I don’t get what all the fuss is about. There’s no denying Archer is a good storyteller, which is just as well since the book packs a whopping 501 pages. But while A Prisoner Of Birth is an entertaining enough read, nothing lifts it above the ordinary.
It’s your basic Pygmalion story: young working-class East Londoner, wrongly accused of murdering his best friend, goes to prison, where he’s taken under the wing of his aristocratic cellmate and turned into upper-class material – all the better to get the revenge he seeks.
There are a few smart twists and turns; and it’s no surprise that good outwits evil in the end.

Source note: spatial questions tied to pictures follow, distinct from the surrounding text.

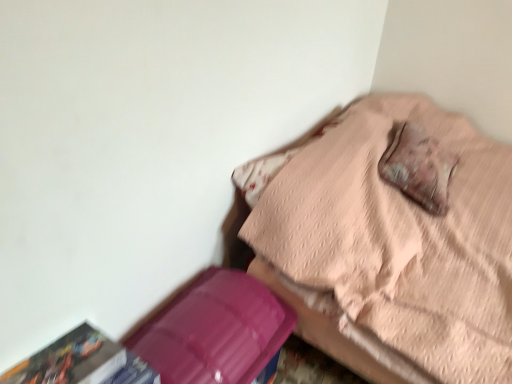
Question: From a real-world perspective, is leather-like brown pillow at upper right over purple plastic box at lower left?

Choices:
 (A) yes
 (B) no

Answer: (A)

Question: Is leather-like brown pillow at upper right next to purple plastic box at lower left?

Choices:
 (A) no
 (B) yes

Answer: (A)

Question: Is leather-like brown pillow at upper right positioned beyond the bounds of purple plastic box at lower left?

Choices:
 (A) no
 (B) yes

Answer: (B)

Question: Considering the relative positions of leather-like brown pillow at upper right and purple plastic box at lower left in the image provided, is leather-like brown pillow at upper right to the right of purple plastic box at lower left from the viewer's perspective?

Choices:
 (A) yes
 (B) no

Answer: (A)

Question: Does leather-like brown pillow at upper right lie behind purple plastic box at lower left?

Choices:
 (A) no
 (B) yes

Answer: (B)

Question: From the image's perspective, is leather-like brown pillow at upper right on purple plastic box at lower left?

Choices:
 (A) no
 (B) yes

Answer: (B)

Question: Is multicolored paper at lower left with purple plastic box at lower left?

Choices:
 (A) no
 (B) yes

Answer: (A)

Question: Does multicolored paper at lower left turn towards purple plastic box at lower left?

Choices:
 (A) no
 (B) yes

Answer: (A)

Question: Considering the relative sizes of multicolored paper at lower left and purple plastic box at lower left in the image provided, is multicolored paper at lower left thinner than purple plastic box at lower left?

Choices:
 (A) no
 (B) yes

Answer: (B)

Question: Is multicolored paper at lower left shorter than purple plastic box at lower left?

Choices:
 (A) no
 (B) yes

Answer: (B)

Question: Is multicolored paper at lower left to the left of purple plastic box at lower left from the viewer's perspective?

Choices:
 (A) no
 (B) yes

Answer: (B)

Question: Is multicolored paper at lower left turned away from purple plastic box at lower left?

Choices:
 (A) no
 (B) yes

Answer: (A)

Question: Is pink quilted bed at upper right facing away from multicolored paper at lower left?

Choices:
 (A) no
 (B) yes

Answer: (A)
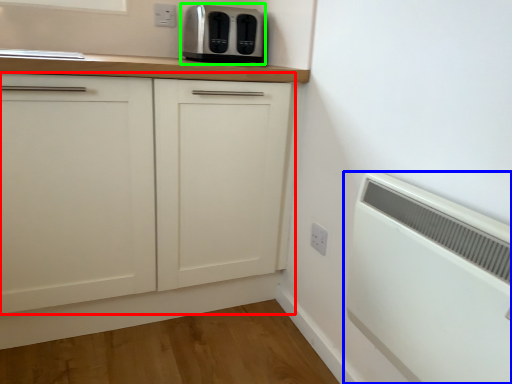
Question: Which object is positioned farthest from cabinetry (highlighted by a red box)? Select from home appliance (highlighted by a blue box) and toaster (highlighted by a green box).

Choices:
 (A) home appliance
 (B) toaster

Answer: (A)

Archer himself was incarcerated for two years for perjury, so it’s not as if he lacks perspective on prison life. But his cast of stock characters – the professor, the faithful retainer, the corrupt old boys – could be playing the West End.
I’m not the first to criticize Archer for being full of himself, but his patronizing “let me educate you” attitude is annoying. He pokes away at the reader with a zealot’s finger: see how our penal system fails; look at the injustices in Britain’s class structure. Yes, Sir Jeffrey, we know.
While we may all of us, as one of the characters puts forth, suffer from being prisoners of birth, the novel suffers from an arrogance that presumes Archer is the only one aware of this. Told from a different vantage point, someone closer to the ground, we’d have another, much better story.